━━━ Data to use

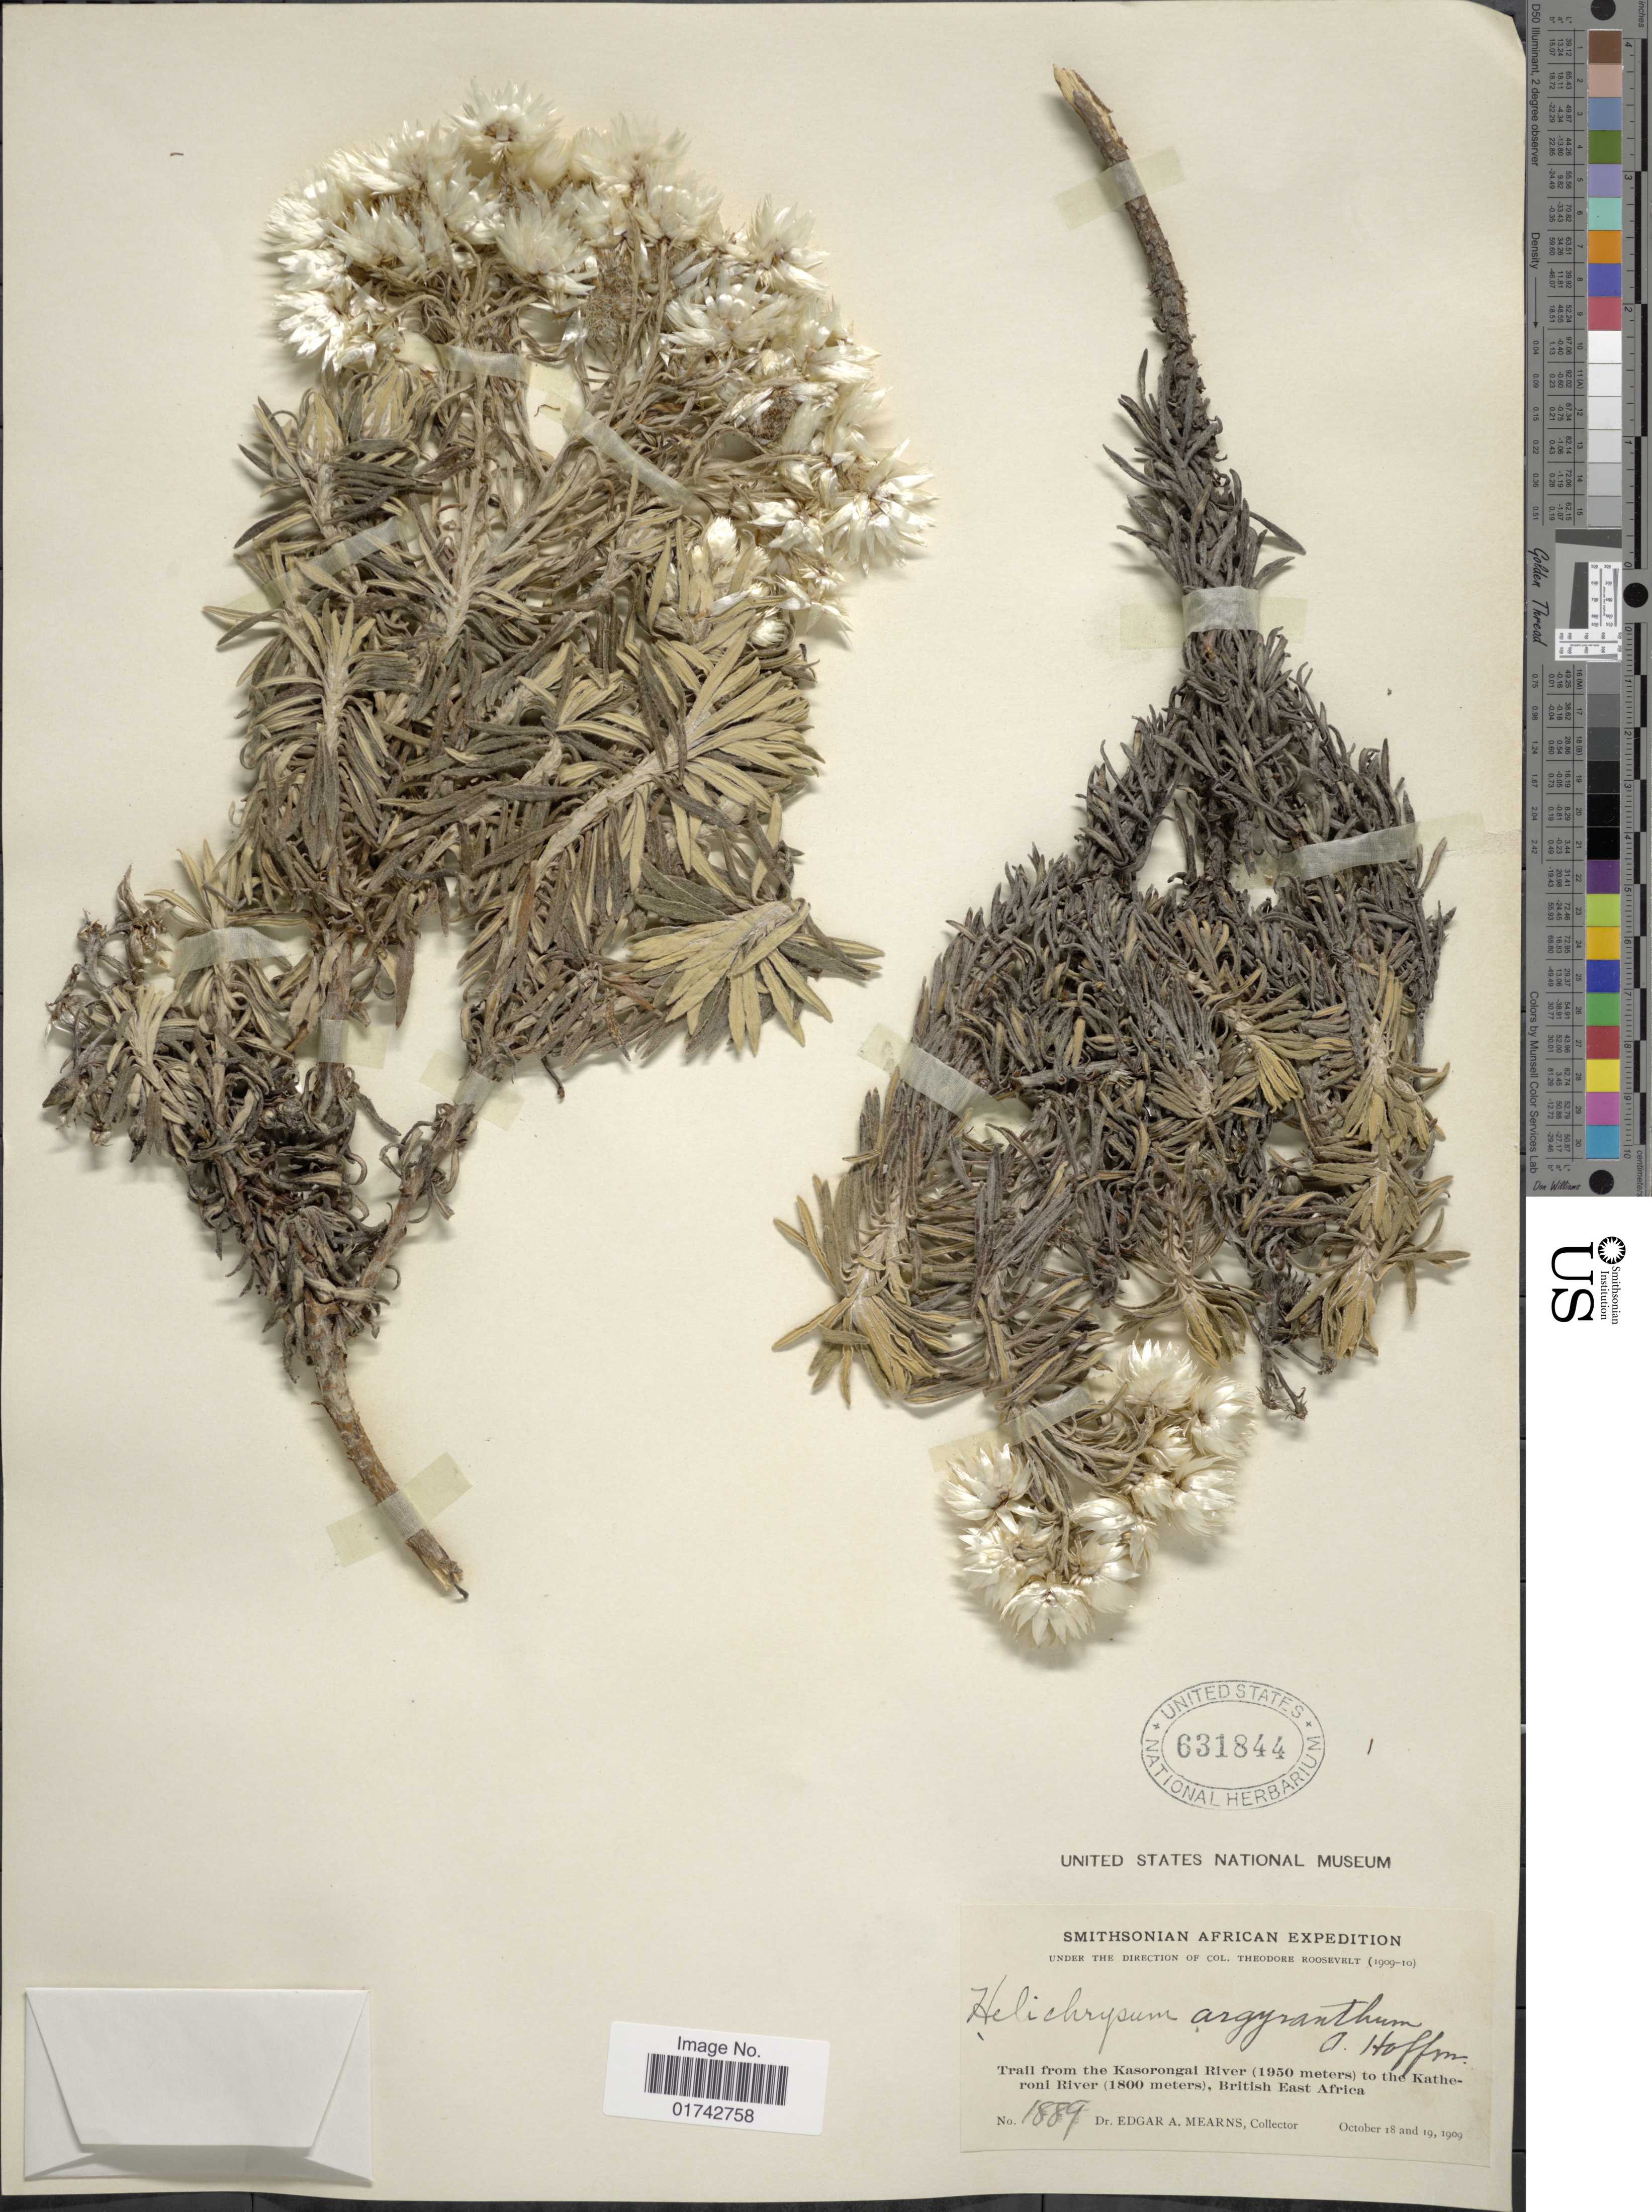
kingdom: Plantae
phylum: Tracheophyta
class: Magnoliopsida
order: Asterales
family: Asteraceae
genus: Helichrysum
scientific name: Helichrysum argyranthum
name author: O. Hoffm.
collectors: E. A. Mearns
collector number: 1889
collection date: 1909-10-18/1909-10-19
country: Kenya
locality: Trail from the Kasorongal to the Katheroni River, British East Africa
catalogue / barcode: US 631844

━━━━━━

Could you write out every line of the items above word for word, leaving out the pictures?

> The answer
kingdom: Plantae
phylum: Tracheophyta
class: Magnoliopsida
order: Asterales
family: Asteraceae
genus: Helichrysum
scientific name: Helichrysum argyranthum
name author: O. Hoffm.
collectors: E. A. Mearns
collector number: 1889
collection date: 1909-10-18/1909-10-19
country: Kenya
locality: Trail from the Kasorongal to the Katheroni River, British East Africa
catalogue / barcode: US 631844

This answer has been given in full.